Take them to state parks and wild areas. From time to time, camp with them in sleeping bags far from campgrounds and folding chairs. Let them see the stars far from the city lights.

But.... "Leave no trace."

This is the motto of every bushcraft enthusiast and naturalist, and one it is our duty and responsibility to hand down to our children.. It is a lesson I seldom see being taught to children these days, even by park rangers. It is one the ancients handed down to us-- those precious ancients who in every country were chased out of their wildlands and into captivity and eventually into their own private hells by those who left a trace.
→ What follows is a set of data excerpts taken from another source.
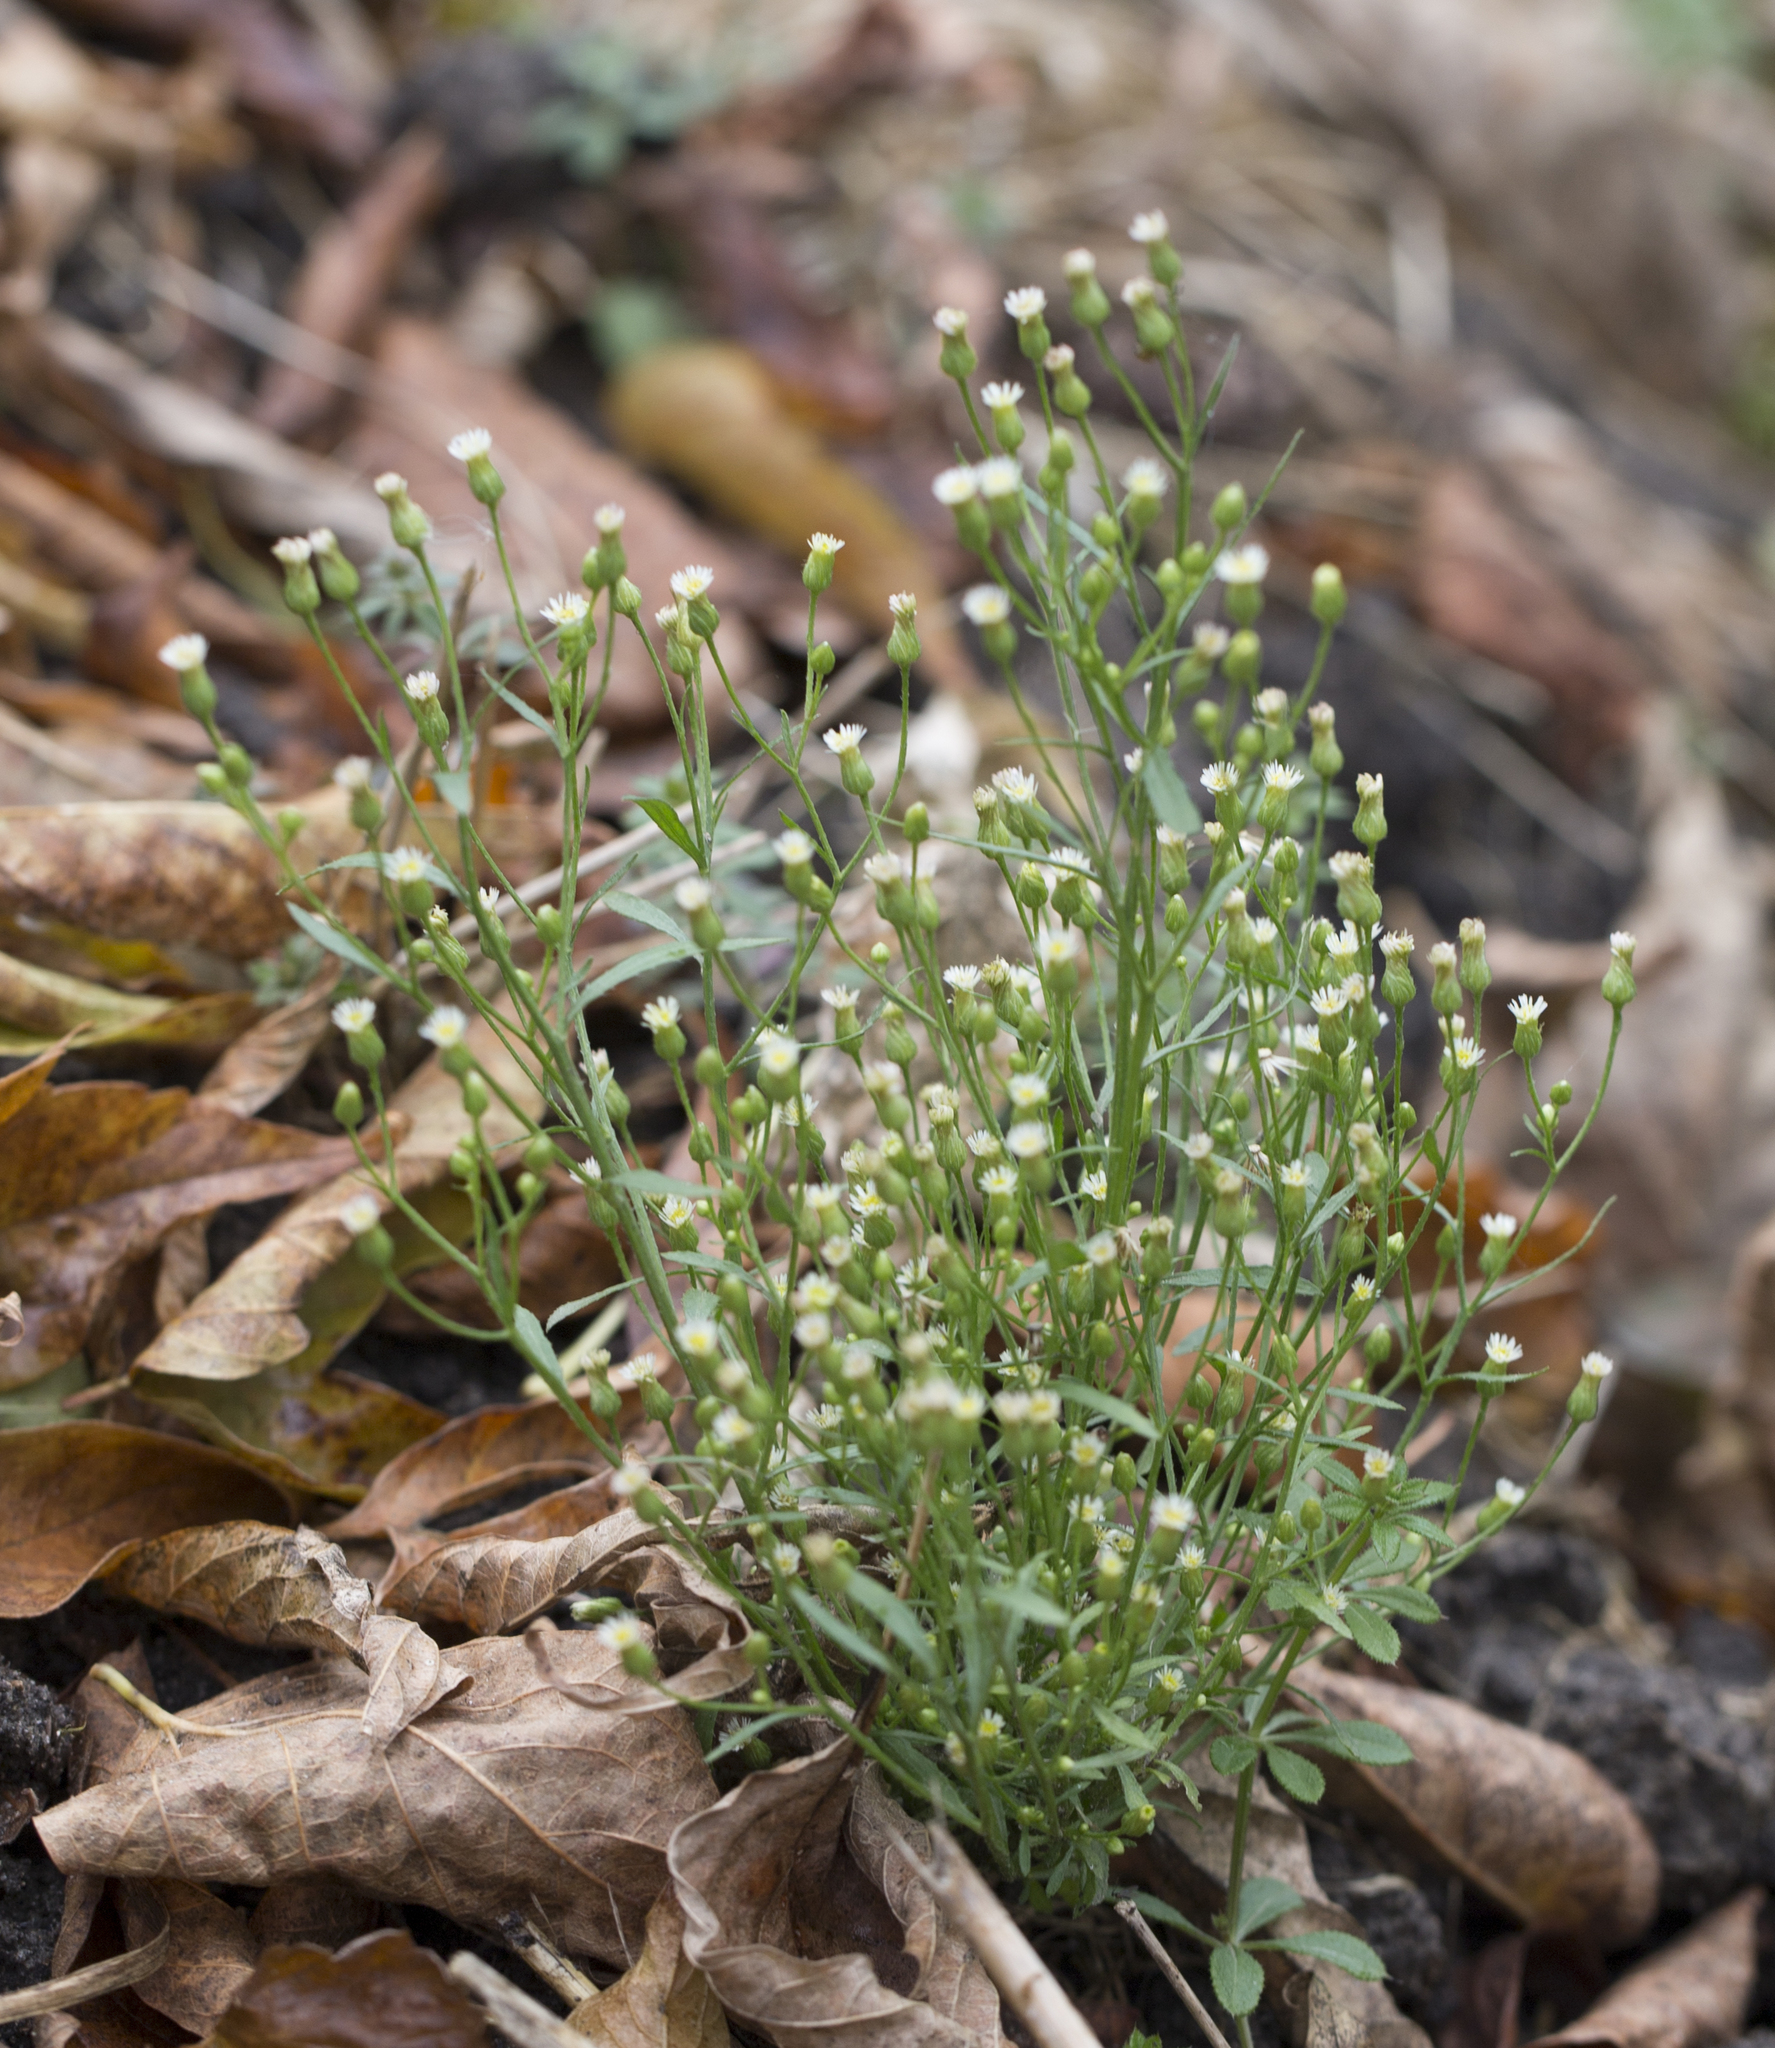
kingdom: Plantae
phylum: Tracheophyta
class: Magnoliopsida
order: Asterales
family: Asteraceae
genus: Erigeron
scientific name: Erigeron canadensis
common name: Canadian fleabane
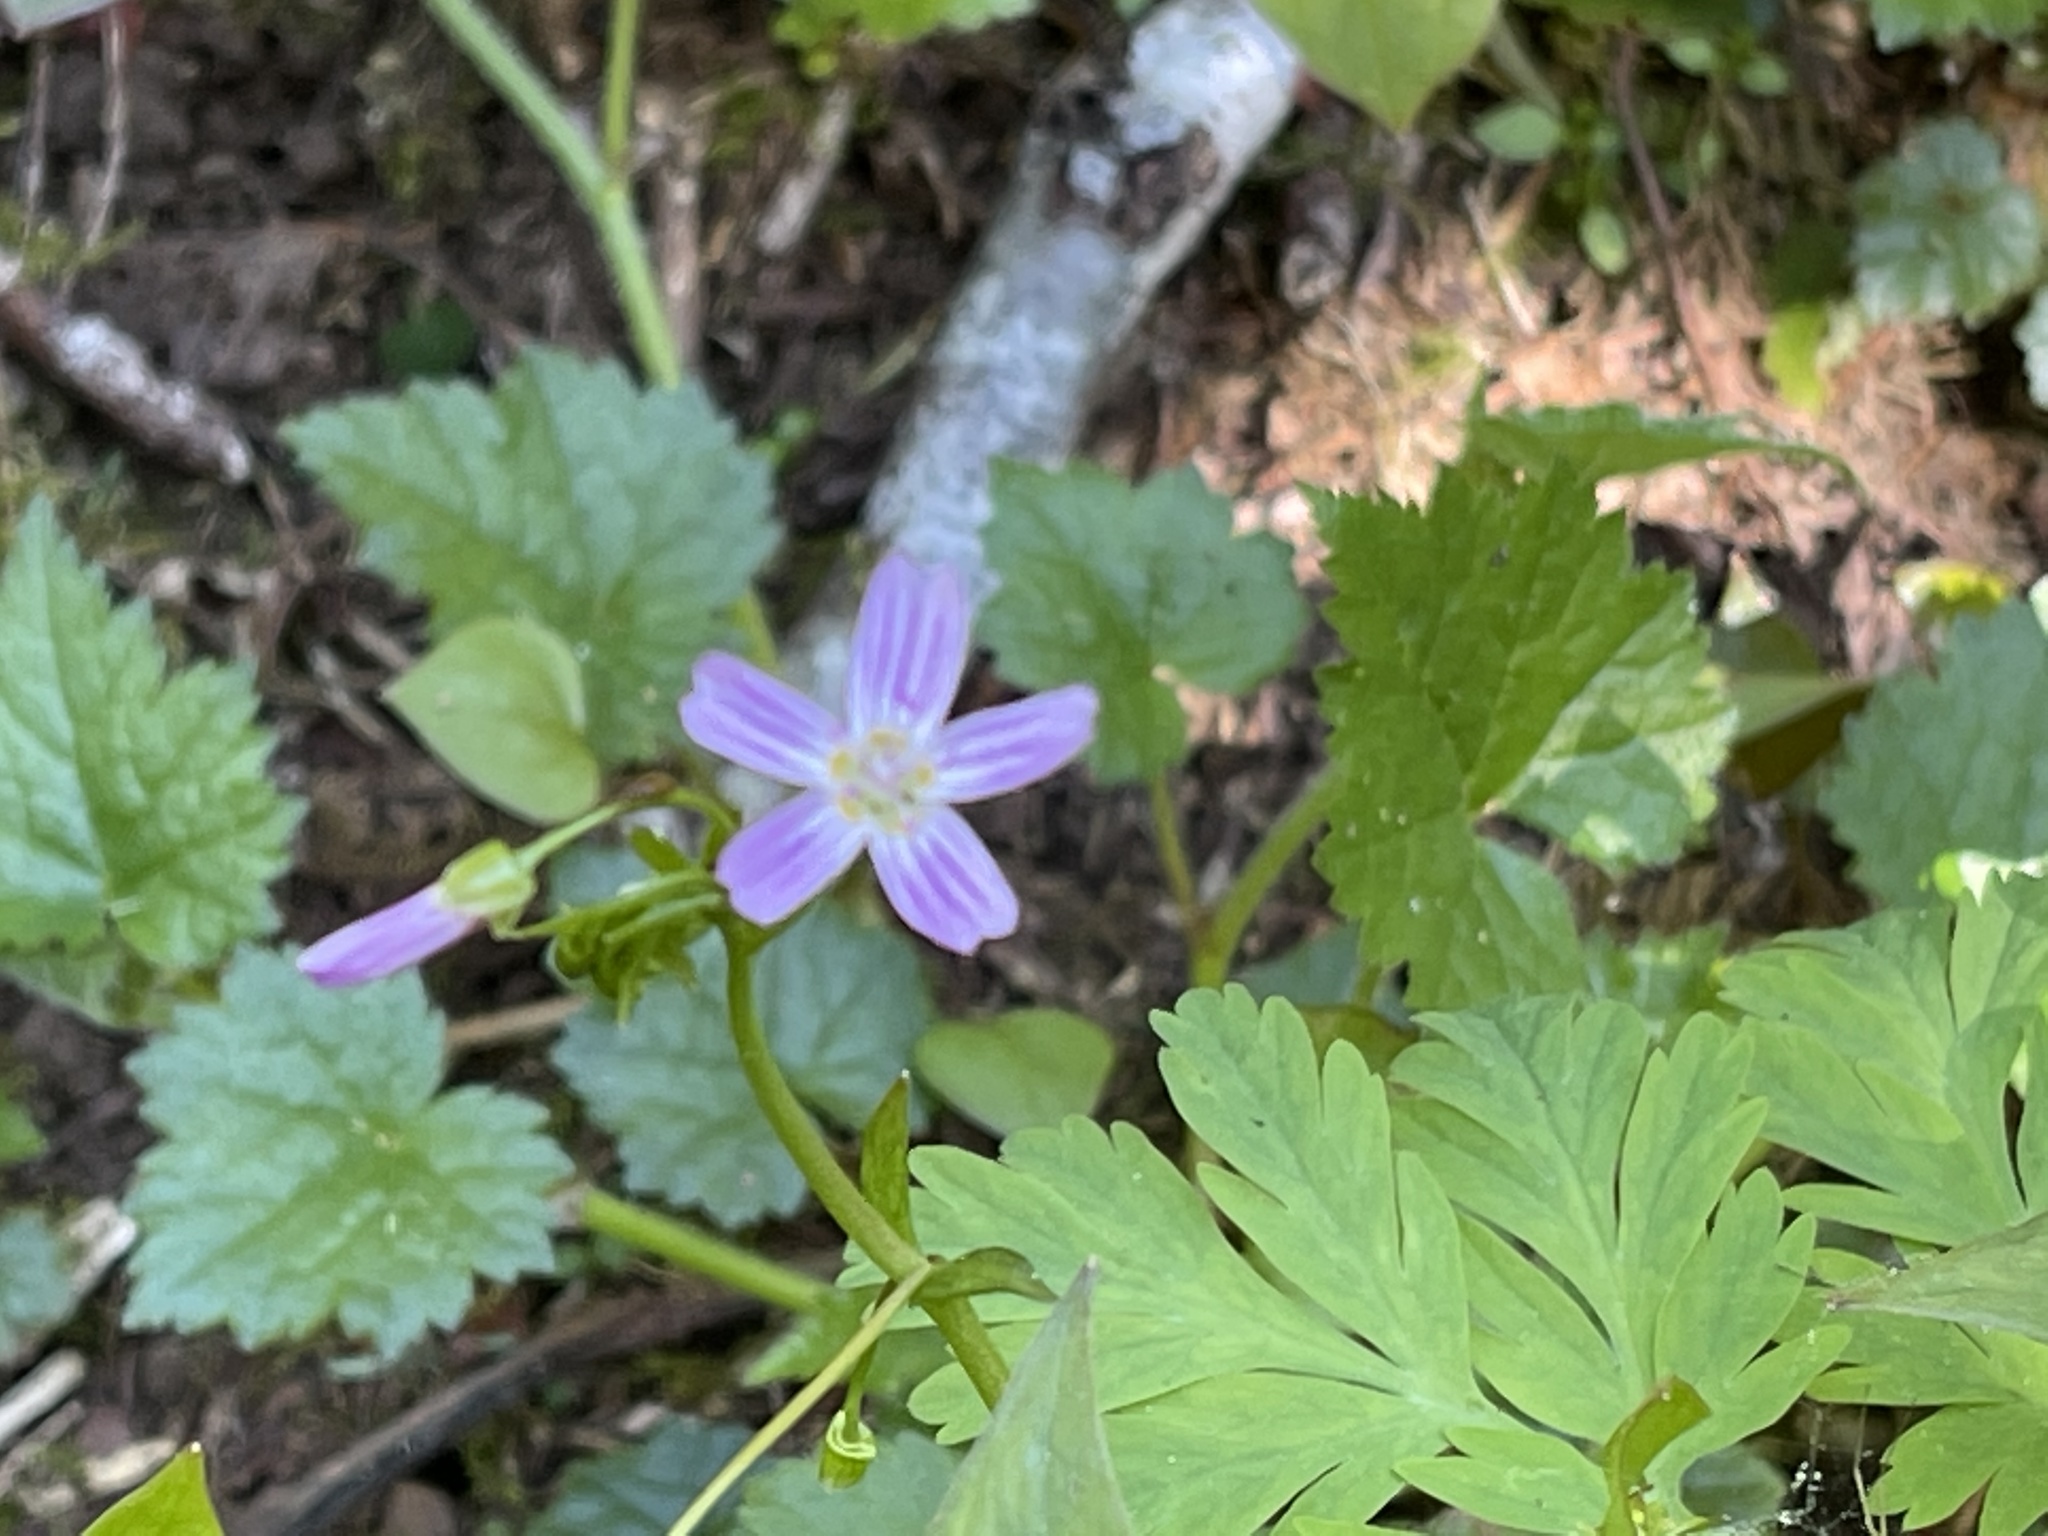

"Leave no trace" ensures safety. It also ensures conservation of beauty, it ensures friendship with nature and also survival for future generations and for those around us now. "Leave no trace" is the essence of a relationship with nature, but because of the nature of Man it must be balanced with our primal call to "Forge a Path," a vocation which also cannot be ignored.
We are men, and not animals.
We will travel. We will discover. We will conquer. We will build. We will settle. It will be glorious! We will hopefully take only what we need, replace what we can, and live in friendship and harmony with that with which we can co-exist peacefully.

For me, the most important thing in life is to find balance, and spending time with children in nature is one of the best ways to teach this important lesson.
By all means-- let them play and explore! But never forget to teach them, to train them, to hand down the lessons of the ancients who came before us and successfully lived WITH nature. The world has enough disrespect, destruction, and thoughtlessness.

Put them in nature to give them a sense of wonder, awe, and humility.